» Selected text:

- - -

IMO the slab->nodeid  field just lets us know to which nodes list3 is 
this slab attached, irrespective of the node from
which node the memory was got.
 

>/This patch fixes that issue by adding a node field to free_block so that the caller
>can indicate which node currently uses a slab.
>
>/
>
But the nodeid is already accessible through the slab-descriptor of this 
object, and this nodeid is set in the cache_grow
function.

>/Also removes the check for the current node from kmalloc_cache_node since the
>process may shift later to another node which may lead to an allocation on another
>node than intended.
>/
>
Yeah that is possible, but won't putting a check in __cache_alloc_node 
after disabling the interrupt be better, because 
kmalloc_node/kmem_cache_alloc_node can be called at runtime as well, and 
getting the object directly from the slabs, instead of the arraycaches 
may slow up things.
Thus tweaking the patch a little.


Thanks & Regards,
Alok


[-- Attachment #2: cache_alloc_node.patch --]
[-- Type: text/x-patch, Size: 1880 bytes --]

Signed-off-by: Alok N Kataria <alokk@calsoftinc.com>

Index: linux-2.6.13/mm/slab.c
===================================================================
--- linux-2.6.13.orig/mm/slab.c	2005-09-24 00:08:00.221900000 +0530
+++ linux-2.6.13/mm/slab.c	2005-09-24 00:24:12.206645250 +0530
@@ -2507,16 +2507,12 @@
 #define cache_alloc_debugcheck_after(a,b,objp,d) (objp)
 #endif
 
-
-static inline void *__cache_alloc(kmem_cache_t *cachep, unsigned int __nocast flags)
+static inline void *____cache_alloc(kmem_cache_t *cachep, unsigned int __nocast flags)
 {
-	unsigned long save_flags;
 	void* objp;
 	struct array_cache *ac;
 
-	cache_alloc_debugcheck_before(cachep, flags);
-
-	local_irq_save(save_flags);
+	check_irq_off();
 	ac = ac_data(cachep);
 	if (likely(ac->avail)) {
 		STATS_INC_ALLOCHIT(cachep);
@@ -2526,6 +2522,18 @@
 		STATS_INC_ALLOCMISS(cachep);
 		objp = cache_alloc_refill(cachep, flags);
 	}
+	return objp;
+}
+
+static inline void *__cache_alloc(kmem_cache_t *cachep, unsigned int __nocast flags)
+{
+	unsigned long save_flags;
+	void* objp;
+
+	cache_alloc_debugcheck_before(cachep, flags);
+
+	local_irq_save(save_flags);
+	objp = ____cache_alloc(cachep, flags);
 	local_irq_restore(save_flags);
 	objp = cache_alloc_debugcheck_after(cachep, flags, objp, __builtin_return_address(0));
 	return objp;
@@ -2841,7 +2849,7 @@
 	unsigned long save_flags;
 	void *ptr;
 
-	if (nodeid == numa_node_id() || nodeid == -1)
+	if (nodeid == -1)

- - -

» Data provided:
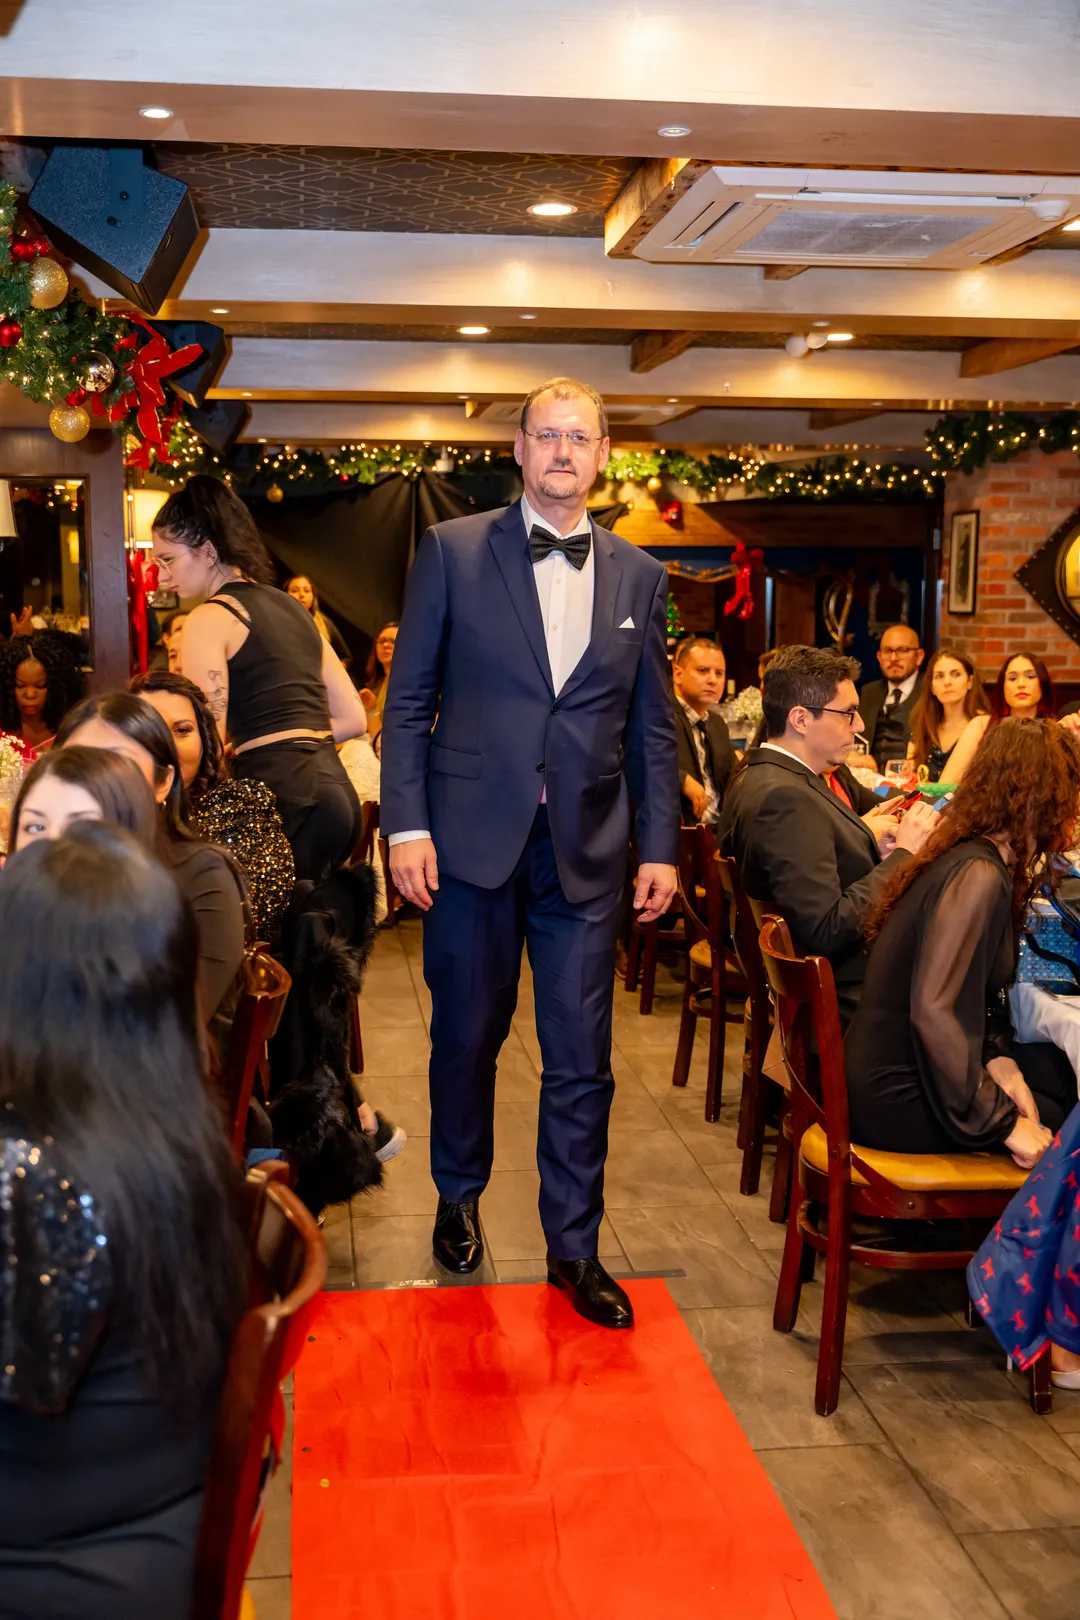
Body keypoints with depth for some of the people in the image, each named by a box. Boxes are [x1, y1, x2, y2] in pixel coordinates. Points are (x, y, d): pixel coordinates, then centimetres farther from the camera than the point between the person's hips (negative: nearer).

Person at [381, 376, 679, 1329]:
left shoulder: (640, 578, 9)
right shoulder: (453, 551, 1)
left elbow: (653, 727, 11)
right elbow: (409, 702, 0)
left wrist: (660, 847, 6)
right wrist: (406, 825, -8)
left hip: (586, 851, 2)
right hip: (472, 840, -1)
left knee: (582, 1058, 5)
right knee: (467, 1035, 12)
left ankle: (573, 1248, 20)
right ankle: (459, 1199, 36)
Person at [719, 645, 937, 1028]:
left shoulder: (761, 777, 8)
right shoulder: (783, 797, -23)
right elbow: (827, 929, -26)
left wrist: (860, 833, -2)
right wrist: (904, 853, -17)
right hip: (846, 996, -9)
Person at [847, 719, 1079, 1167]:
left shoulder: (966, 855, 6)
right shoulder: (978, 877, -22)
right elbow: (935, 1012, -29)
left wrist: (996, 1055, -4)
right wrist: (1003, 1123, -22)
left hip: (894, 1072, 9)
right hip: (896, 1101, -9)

- - -

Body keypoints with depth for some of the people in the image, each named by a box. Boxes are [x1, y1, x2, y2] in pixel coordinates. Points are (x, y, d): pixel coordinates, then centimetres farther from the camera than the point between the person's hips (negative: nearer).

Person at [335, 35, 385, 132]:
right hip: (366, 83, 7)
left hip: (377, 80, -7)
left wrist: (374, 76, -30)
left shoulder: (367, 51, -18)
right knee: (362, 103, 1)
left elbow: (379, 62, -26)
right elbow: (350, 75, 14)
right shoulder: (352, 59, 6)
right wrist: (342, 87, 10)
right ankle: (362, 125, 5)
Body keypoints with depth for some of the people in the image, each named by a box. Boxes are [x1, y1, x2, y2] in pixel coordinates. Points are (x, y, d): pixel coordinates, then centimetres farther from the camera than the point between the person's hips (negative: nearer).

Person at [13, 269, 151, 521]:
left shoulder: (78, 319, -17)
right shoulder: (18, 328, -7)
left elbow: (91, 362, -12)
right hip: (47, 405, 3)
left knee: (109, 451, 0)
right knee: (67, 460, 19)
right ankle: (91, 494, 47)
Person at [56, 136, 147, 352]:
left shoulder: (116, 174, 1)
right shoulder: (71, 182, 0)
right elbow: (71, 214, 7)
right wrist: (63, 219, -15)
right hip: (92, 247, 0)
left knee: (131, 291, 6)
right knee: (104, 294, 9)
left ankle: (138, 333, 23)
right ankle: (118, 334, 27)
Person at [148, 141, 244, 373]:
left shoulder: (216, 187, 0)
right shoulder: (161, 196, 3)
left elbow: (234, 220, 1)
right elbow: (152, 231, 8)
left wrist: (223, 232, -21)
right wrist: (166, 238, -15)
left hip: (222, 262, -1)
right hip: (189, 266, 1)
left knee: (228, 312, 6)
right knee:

- - -

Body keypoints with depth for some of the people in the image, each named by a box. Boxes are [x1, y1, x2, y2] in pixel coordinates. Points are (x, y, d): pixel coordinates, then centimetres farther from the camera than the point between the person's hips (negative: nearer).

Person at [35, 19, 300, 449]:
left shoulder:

- - -

» Exercise instructions:
1. Answer each question using the slab allocator message.
(a) In which function, according to the writer, is the nodeid in the slab descriptor set?
(b) Where does the writer suggest placing the node check instead?
(c) What is the name of the attached patch file?
2. Reproduce the slab allocator message from "[-- Attachment #2: cache_alloc_node.patch" up to and including "#define cache_alloc_debugcheck_after(a,b,objp,d) (objp)".

» Answer set:
1.
(a) In the cache_grow function.
(b) In __cache_alloc_node, after disabling the interrupt.
(c) cache_alloc_node.patch

2.
[-- Attachment #2: cache_alloc_node.patch --]
[-- Type: text/x-patch, Size: 1880 bytes --]

Signed-off-by: Alok N Kataria <alokk@calsoftinc.com>

Index: linux-2.6.13/mm/slab.c
===================================================================
--- linux-2.6.13.orig/mm/slab.c	2005-09-24 00:08:00.221900000 +0530
+++ linux-2.6.13/mm/slab.c	2005-09-24 00:24:12.206645250 +0530
@@ -2507,16 +2507,12 @@
 #define cache_alloc_debugcheck_after(a,b,objp,d) (objp)